For more tips on communicating with your doctor, click here.
SPOTLIGHT ON PRIMARY CARE
Four Tips for Building a Relationship with Your Doctor
If you'll need extra time for discussion, let the office staff know when you make the appointment. Let the doctor know you have questions or concerns and take the time for a complete discussion.
Let the doctor know all of the medications you take, including over-the-counter and herbal supplements. Some medications or herbs can interact with, and diminish the effectiveness of, other medications.
Make sure you understand what the doctor wants you to do. Ask the doctor or nurse to explain any treatments or procedures until you're sure you understand.
Don't be shy. Don't hide parts of your personal or health history out of embarrassment or fear. Your doctor is there to help, and your privacy is always one of his or her key concerns.

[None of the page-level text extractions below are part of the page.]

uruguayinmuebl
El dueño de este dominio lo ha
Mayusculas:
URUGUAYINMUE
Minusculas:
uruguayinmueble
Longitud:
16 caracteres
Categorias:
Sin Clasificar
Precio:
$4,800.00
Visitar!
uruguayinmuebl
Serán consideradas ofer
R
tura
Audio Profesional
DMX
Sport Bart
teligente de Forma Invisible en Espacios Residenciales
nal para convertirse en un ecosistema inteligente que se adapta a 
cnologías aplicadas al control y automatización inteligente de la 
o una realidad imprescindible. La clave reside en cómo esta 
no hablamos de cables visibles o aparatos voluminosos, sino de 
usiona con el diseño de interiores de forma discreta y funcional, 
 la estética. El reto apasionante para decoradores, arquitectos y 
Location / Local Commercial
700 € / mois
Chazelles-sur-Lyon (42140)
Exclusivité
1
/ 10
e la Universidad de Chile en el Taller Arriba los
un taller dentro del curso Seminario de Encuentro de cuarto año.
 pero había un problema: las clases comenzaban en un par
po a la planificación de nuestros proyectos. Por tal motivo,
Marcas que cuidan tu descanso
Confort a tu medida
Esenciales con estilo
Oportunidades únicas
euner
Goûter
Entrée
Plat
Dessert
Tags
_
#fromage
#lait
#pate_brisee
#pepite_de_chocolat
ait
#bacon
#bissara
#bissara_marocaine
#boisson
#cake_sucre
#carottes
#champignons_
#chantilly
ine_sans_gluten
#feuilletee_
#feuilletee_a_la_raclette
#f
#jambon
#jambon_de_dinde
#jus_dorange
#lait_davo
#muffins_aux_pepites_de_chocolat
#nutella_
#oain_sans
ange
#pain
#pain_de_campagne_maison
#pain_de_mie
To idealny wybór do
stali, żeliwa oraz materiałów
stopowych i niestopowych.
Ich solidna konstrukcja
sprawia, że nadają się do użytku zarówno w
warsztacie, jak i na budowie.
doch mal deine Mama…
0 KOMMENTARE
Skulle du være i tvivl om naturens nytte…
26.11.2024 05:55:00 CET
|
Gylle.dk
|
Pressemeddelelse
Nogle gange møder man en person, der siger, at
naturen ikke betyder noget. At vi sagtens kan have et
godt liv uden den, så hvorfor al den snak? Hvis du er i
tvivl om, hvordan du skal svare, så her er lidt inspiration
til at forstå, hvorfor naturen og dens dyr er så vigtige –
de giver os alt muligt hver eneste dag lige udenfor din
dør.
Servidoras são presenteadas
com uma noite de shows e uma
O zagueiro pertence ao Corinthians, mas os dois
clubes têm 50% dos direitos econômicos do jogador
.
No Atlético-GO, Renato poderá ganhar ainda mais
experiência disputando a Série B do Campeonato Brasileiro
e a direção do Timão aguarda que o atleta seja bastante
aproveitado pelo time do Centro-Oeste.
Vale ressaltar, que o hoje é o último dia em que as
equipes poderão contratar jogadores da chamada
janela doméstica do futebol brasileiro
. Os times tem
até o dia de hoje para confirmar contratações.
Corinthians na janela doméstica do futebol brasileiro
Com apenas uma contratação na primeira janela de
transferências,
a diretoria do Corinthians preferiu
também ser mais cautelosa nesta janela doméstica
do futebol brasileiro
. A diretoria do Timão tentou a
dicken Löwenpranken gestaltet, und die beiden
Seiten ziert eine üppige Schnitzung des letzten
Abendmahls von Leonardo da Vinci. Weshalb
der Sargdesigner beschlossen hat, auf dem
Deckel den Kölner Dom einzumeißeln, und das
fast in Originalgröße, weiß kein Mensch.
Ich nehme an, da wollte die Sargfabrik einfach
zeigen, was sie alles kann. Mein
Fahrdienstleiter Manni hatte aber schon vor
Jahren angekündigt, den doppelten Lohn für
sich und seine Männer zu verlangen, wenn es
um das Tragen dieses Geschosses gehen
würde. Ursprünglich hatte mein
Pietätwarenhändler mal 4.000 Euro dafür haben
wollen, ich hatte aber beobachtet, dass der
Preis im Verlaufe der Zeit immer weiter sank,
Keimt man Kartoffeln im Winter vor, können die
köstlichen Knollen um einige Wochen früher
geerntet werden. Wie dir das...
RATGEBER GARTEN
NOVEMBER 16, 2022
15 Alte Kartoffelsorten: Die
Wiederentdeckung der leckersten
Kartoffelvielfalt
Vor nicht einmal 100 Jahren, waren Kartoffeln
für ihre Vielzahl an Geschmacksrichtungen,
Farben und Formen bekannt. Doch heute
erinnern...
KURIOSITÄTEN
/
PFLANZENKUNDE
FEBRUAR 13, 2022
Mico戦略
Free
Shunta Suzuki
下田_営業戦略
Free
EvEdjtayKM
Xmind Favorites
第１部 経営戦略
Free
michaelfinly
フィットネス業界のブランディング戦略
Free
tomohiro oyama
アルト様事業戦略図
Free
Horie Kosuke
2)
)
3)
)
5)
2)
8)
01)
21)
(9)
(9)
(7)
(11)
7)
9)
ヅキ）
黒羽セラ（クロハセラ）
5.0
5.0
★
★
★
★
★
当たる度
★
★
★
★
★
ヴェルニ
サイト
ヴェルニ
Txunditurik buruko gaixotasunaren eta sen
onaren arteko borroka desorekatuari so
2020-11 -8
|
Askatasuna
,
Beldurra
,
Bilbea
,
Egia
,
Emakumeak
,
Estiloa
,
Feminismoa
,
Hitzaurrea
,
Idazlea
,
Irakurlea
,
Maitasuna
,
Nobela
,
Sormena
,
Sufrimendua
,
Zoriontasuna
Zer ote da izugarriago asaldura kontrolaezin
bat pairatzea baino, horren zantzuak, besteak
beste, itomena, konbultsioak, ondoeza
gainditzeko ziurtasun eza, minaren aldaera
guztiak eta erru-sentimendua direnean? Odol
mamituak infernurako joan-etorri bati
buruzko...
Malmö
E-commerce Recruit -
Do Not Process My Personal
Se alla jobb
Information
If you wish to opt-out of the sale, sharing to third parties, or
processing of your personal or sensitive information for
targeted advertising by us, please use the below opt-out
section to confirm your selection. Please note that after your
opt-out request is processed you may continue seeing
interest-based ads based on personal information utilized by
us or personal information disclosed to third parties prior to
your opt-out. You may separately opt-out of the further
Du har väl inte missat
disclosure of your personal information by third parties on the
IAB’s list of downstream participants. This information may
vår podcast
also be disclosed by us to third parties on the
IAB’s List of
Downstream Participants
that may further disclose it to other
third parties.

Download more tips on how to make the most of your doctor’s visits.
Ohio State's Primary Care Network offers 15 locations in the greater Columbus area. Click here to find the location nearest you or call 800-293-5123.
SPOTLIGHT ON YOUR NUMBERS
Just The Facts
Blood Pressure -- measures the pressure put on artery walls when your heart beats and between beats.
- Less than 120/80 mm Hg is normal
- 120/80 to 139/89 is prehypertensive
- 140/90 mm Hg or above is high
Cholesterol -- know the "good" HDL, the "bad" LDL and the fats your triglycerides. The higher your HDL, the lower your chance of heart disease, while the more LDL and triglycerides you have, the greater your chance of heart disease.
- Total cholesterol should be less than 200 mg/dL
- HDL levels at 60 mg/dL or above are ideal
- LDL levels should be below 130 mg/dL (even lower with certain health issues)
- Triglycerides should be below 150
Blood Sugar -- a measure of how much sugar (glucose) is in your blood. High blood sugar can signal diabetes.
- Fasting levels below 100 mg/dL are healthy
- Fasting levels between 100 mg/dL and 125 mg/dL are considered prediabetes
- Fasting levels of 126 mg/dL or higher typically result in a diabetes diagnosis
Body Mass Index (BMI) -- BMI indicates whether or not a person is overweight or obese.
- Weight (in pounds) ÷ height2 (in inches) x 703 = BMI
- 19 to 25 indicates a healthy weight
- 26 to 30 is overweight (excluding well-muscled individuals)
- 31 or higher is considered obese
Waist Circumference -- number of inches around your unclothed abdomen, just above the hip bone, can indicate your risk for some diseases like diabetes. A measurement of less than 35 inches for a woman and less than 40 inches for a man is desirable.